To construct: $\Delta \text{ABC}$ where $\text{m}\angle \text{A}=60°,$ $\text{m}\angle \text{B}=30°$ and $\text{AB}=5.8\text{ cm}\text{.}$

Steps of construction:

a.  Draw a line segment $\text{AB}=5.8\text{ cm}\text{.}$

b.  At point A, measure and draw an angle $\angle \text{YAB}=60°$ with the help of compass.

c.  At point B, measure and draw $\angle \text{XBA}=30°$ with the help of compass.

d.  AY and BX intersect at a point. Name this point as C.

This is the required triangle ABC.

 

 

Construct $\Delta \text{PQR}$ if $\text{PQ}=5\text{ cm,}$ $m\angle \text{PQR}=105°$ and $m\angle \text{QRP}=40°.$

(Hint: Recall angle-sum property of a triangle).

Given: $m\angle \text{PQR}=105°$ and $m\angle \text{QRP}=40°.$

We know that sum of angles of a triangle is $180°.$

$\therefore m\angle \text{PQR}+m\angle \text{QRP}+m\angle \text{QPR}=180°$

$\Rightarrow 105°+40°+m\angle \text{QPR}=180°$

$\Rightarrow 145°+m\angle \text{QPR}=180°$

$\Rightarrow m\angle \text{QPR}=180°-145°$

$\Rightarrow m\angle \text{QPR}=35°$

To construct: $\Delta \text{PQR}$ where $m\angle \text{P}=35°,$ $m\angle \text{Q}=105°$ and $\text{PQ}=5\text{ cm}.$

Steps of construction:

a.  Draw a line segment $\text{PQ}=5\text{ cm}\text{.}$

b.  At point P, draw $\angle \text{XPQ}=35°$ with the help of protractor.

c.  At point Q, draw $\angle \text{YQP}=105°$ with the help of protractor.

d.  XP and YQ intersect at a point.
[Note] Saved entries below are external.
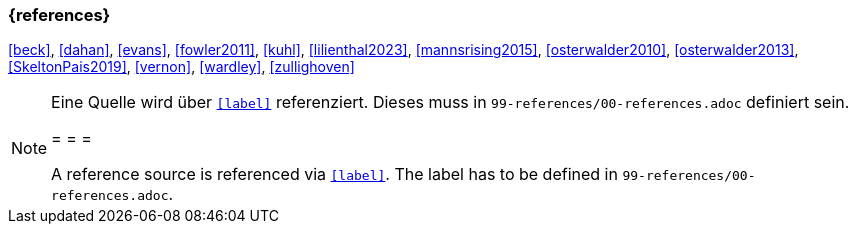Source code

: === {references}

<<beck>>, <<dahan>>, <<evans>>, <<fowler2011>>, <<kuhl>>, <<lilienthal2023>>, <<mannsrising2015>>, <<osterwalder2010>>, <<osterwalder2013>>, <<SkeltonPais2019>>, <<vernon>>, <<wardley>>, <<zullighoven>>

// tag::REMARK[]
[NOTE]
====
Eine Quelle wird über `<<label>>` referenziert. Dieses muss in `99-references/00-references.adoc` definiert sein.

= = =

A reference source is referenced via `<<label>>`. The label has to be defined in `99-references/00-references.adoc`.
====
// end::REMARK[]
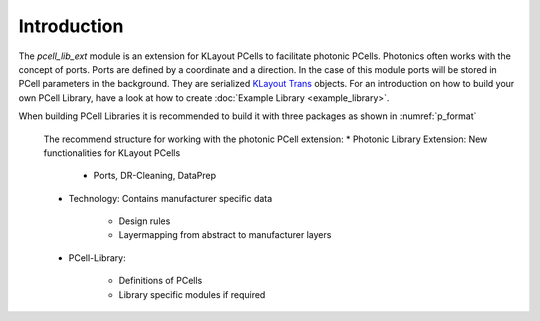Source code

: Introduction
============

The `pcell_lib_ext` module is an extension for KLayout PCells to facilitate photonic PCells.
Photonics often works with the concept of ports.
Ports are defined by a coordinate and a direction. In the case of this module ports will be stored in PCell parameters in the background.
They are serialized `KLayout Trans`_ objects. For an introduction on how to build your own PCell Library, have a look at
how to create :doc:`Example Library <example_library>`.

When building PCell Libraries it is recommended to build it with three packages as shown in :numref:`p_format`

.. figure:: _static/pictures/package_format.svg
    :name: p_format
    :width: 100 %
    :alt: The intended use for this library extension is to work with 3 packages per PCell-Library. First this one, second a technology specific
        package which contains techfile and import from techfile and finally the PCell Library.
    
    The recommend structure for working with the photonic PCell extension:
    * Photonic Library Extension: New functionalities for KLayout PCells
        
        * Ports, DR-Cleaning, DataPrep
    
    * Technology: Contains manufacturer specific data
    
        * Design rules
        * Layermapping from abstract to manufacturer layers
        
    * PCell-Library:
    
        * Definitions of PCells
        * Library specific modules if required        


.. _KLayout Trans: https://www.klayout.de/doc/code/class_ICplxTrans.html
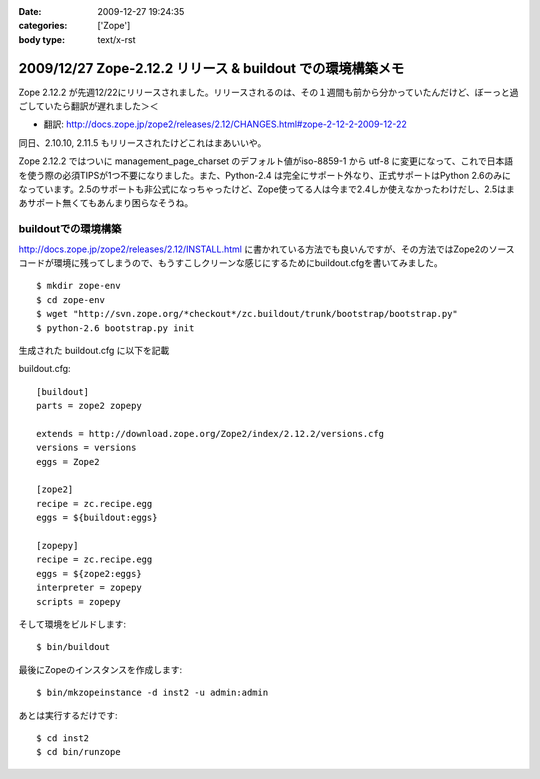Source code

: :date: 2009-12-27 19:24:35
:categories: ['Zope']
:body type: text/x-rst

===========================================================
2009/12/27 Zope-2.12.2 リリース & buildout での環境構築メモ
===========================================================

Zope 2.12.2 が先週12/22にリリースされました。リリースされるのは、その１週間も前から分かっていたんだけど、ぼーっと過ごしていたら翻訳が遅れました＞＜

* 翻訳: http://docs.zope.jp/zope2/releases/2.12/CHANGES.html#zope-2-12-2-2009-12-22

同日、2.10.10, 2.11.5 もリリースされたけどこれはまあいいや。

Zope 2.12.2 ではついに management_page_charset のデフォルト値がiso-8859-1 から utf-8 に変更になって、これで日本語を使う際の必須TIPSが1つ不要になりました。また、Python-2.4 は完全にサポート外なり、正式サポートはPython 2.6のみになっています。2.5のサポートも非公式になっちゃったけど、Zope使ってる人は今まで2.4しか使えなかったわけだし、2.5はまあサポート無くてもあんまり困らなそうね。


buildoutでの環境構築
-----------------------

http://docs.zope.jp/zope2/releases/2.12/INSTALL.html に書かれている方法でも良いんですが、その方法ではZope2のソースコードが環境に残ってしまうので、もうすこしクリーンな感じにするためにbuildout.cfgを書いてみました。

::

  $ mkdir zope-env
  $ cd zope-env
  $ wget "http://svn.zope.org/*checkout*/zc.buildout/trunk/bootstrap/bootstrap.py"
  $ python-2.6 bootstrap.py init

生成された buildout.cfg に以下を記載

buildout.cfg::

  [buildout]
  parts = zope2 zopepy
  
  extends = http://download.zope.org/Zope2/index/2.12.2/versions.cfg
  versions = versions
  eggs = Zope2 
  
  [zope2]
  recipe = zc.recipe.egg
  eggs = ${buildout:eggs}
  
  [zopepy]
  recipe = zc.recipe.egg
  eggs = ${zope2:eggs}
  interpreter = zopepy
  scripts = zopepy

そして環境をビルドします::

  $ bin/buildout

最後にZopeのインスタンスを作成します::

  $ bin/mkzopeinstance -d inst2 -u admin:admin

あとは実行するだけです::

  $ cd inst2
  $ cd bin/runzope


.. :extend type: text/x-rst
.. :extend:
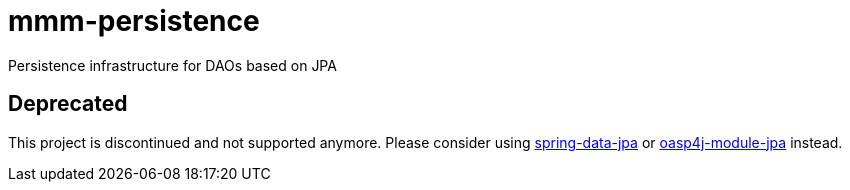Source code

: = mmm-persistence
Persistence infrastructure for DAOs based on JPA

== Deprecated
This project is discontinued and not supported anymore.
Please consider using http://projects.spring.io/spring-data-jpa/[spring-data-jpa] or https://github.com/oasp/oasp4j/tree/develop/modules/jpa[oasp4j-module-jpa] instead.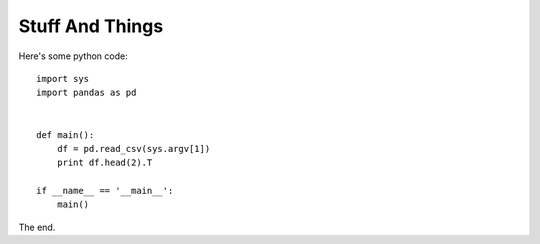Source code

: Stuff And Things
=================

Here's some python code::

    import sys
    import pandas as pd


    def main():
        df = pd.read_csv(sys.argv[1])
        print df.head(2).T

    if __name__ == '__main__':
        main()

The end.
Name the point as R.

This is the required triangle PQR.

 

 

Examine whether you can construct $\Delta \text{DEF}$ such that $\text{EF}=7.2\text{ cm},$ $\text{m}\angle \text{E}=110°$ and $\text{m}\angle \text{F}=80°$. Justify your answer.

Given: In $\Delta \text{DEF}$, $\text{m}\angle \text{E}=110°$ and $\text{m}\angle \text{F}=80°$.
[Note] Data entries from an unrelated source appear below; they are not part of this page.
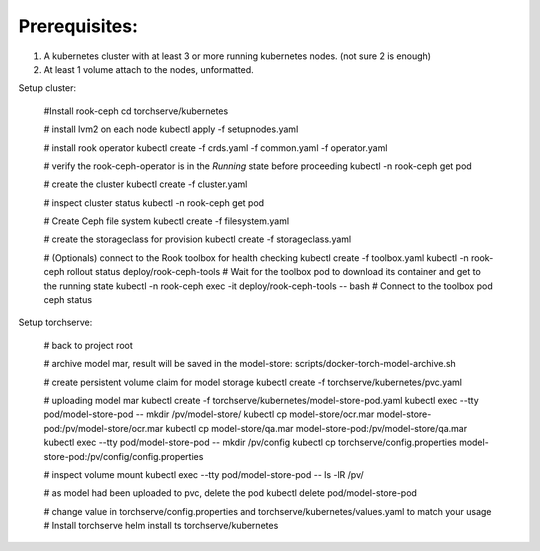 Prerequisites:
============
1. A kubernetes cluster with at least 3 or more running kubernetes nodes. (not sure 2 is enough)
2. At least 1 volume attach to the nodes, unformatted.


Setup cluster:

    #Install rook-ceph
    cd torchserve/kubernetes

    # install lvm2 on each node
    kubectl apply -f setupnodes.yaml

    # install rook operator
    kubectl create -f crds.yaml -f common.yaml -f operator.yaml

    # verify the rook-ceph-operator is in the `Running` state before proceeding
    kubectl -n rook-ceph get pod

    # create the cluster
    kubectl create -f cluster.yaml

    # inspect cluster status
    kubectl -n rook-ceph get pod

    # Create Ceph file system
    kubectl create -f filesystem.yaml

    # create the storageclass for provision
    kubectl create -f storageclass.yaml

    # (Optionals) connect to the Rook toolbox for health checking
    kubectl create -f toolbox.yaml
    kubectl -n rook-ceph rollout status deploy/rook-ceph-tools # Wait for the toolbox pod to download its container and get to the running state
    kubectl -n rook-ceph exec -it deploy/rook-ceph-tools -- bash # Connect to the toolbox pod
    ceph status


Setup torchserve:

    # back to project root

    # archive model mar, result will be saved in the model-store:
    scripts/docker-torch-model-archive.sh

    # create persistent volume claim for model storage
    kubectl create -f torchserve/kubernetes/pvc.yaml

    # uploading model mar
    kubectl create -f torchserve/kubernetes/model-store-pod.yaml
    kubectl exec --tty pod/model-store-pod -- mkdir /pv/model-store/
    kubectl cp model-store/ocr.mar model-store-pod:/pv/model-store/ocr.mar
    kubectl cp model-store/qa.mar model-store-pod:/pv/model-store/qa.mar
    kubectl exec --tty pod/model-store-pod -- mkdir /pv/config
    kubectl cp torchserve/config.properties model-store-pod:/pv/config/config.properties

    # inspect volume mount
    kubectl exec --tty pod/model-store-pod -- ls -lR /pv/

    # as model had been uploaded to pvc, delete the pod
    kubectl delete pod/model-store-pod

    # change value in torchserve/config.properties and torchserve/kubernetes/values.yaml to match your usage
    # Install torchserve
    helm install ts torchserve/kubernetes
Using the angle sum property of triangle, we get

$\angle \text{D}+\angle \text{E}+\angle \text{F}=180°$

$\Rightarrow \angle \text{D}+110°+80°=180°$

$\Rightarrow \angle \text{D}+190°=180°$

$\Rightarrow \angle \text{D}=180°-190°=-10°$

Which is not possible.

Therefore we cannot construct such a triangle.

 

Construct the right angled $\Delta \text{PQR}$, where $\text{m}\angle \text{Q}=90°$, $\text{QR}=8\text{ cm}$ and $\text{PR}=10\text{ cm}\text{.}$

To construct:

A right angled $\Delta \text{PQR}$ where $\text{m}\angle \text{Q}=90°$, $\text{QR}=8\text{ cm}$ and $\text{PR}=10\text{ cm}\text{.}$

Steps of construction:

a.  Draw a line segment $\text{QR}=8\text{ cm}\text{.}$

b.  At point Q, draw $\text{QX}\perp \text{QR}.$

c.  Taking R as centre, draw an arc of radius $10\text{ cm}.$

d.  This arc cuts QX at point P.

e.  Join P to Q.

This is the required right angled triangle PQR.

 

 

Construct a right-angled triangle whose hypotenuse is $6\text{ cm}$ long and one of the legs is $4\text{ cm}$ long.

To construct:

A right angled triangle DEF where hypotenuse, $\text{DF}=6$ cm and $\text{EF}=4\text{ cm}$

Steps of construction:

a.  Draw a line segment $\text{EF}=4\text{ cm}\text{.}$

b.  At point E, draw $\text{EX}\perp \text{EF}.$

c.  Taking F as centre and radius $6$ cm, draw an arc on line EX

d.  This arc cuts the line EX at point D.

e.  Join D to F.

This is the required right angled triangle DEF.

 

 

Construct an isosceles right-angled triangle ABC, where $\text{m}\angle \text{ACB}=90°$ and $\text{AC}=6\text{ cm}\text{.}$

To construct:

An isosceles right angled triangle ABC where $\text{m}\angle \text{C}=90°,$ $\text{AC}=\text{BC}=6\text{ cm}\text{.}$

Steps of construction:

a.  Draw a line segment $\text{AC}=6\text{ cm}\text{.}$

b.  At point C, draw $\text{XC}\perp \text{CA}.$

c.  Taking C as centre and radius $6$ cm, draw an arc on line CX.

d.  This arc cuts CX at point B.

e.  Join B to A.

This is the required isosceles right-angled triangle. ABC.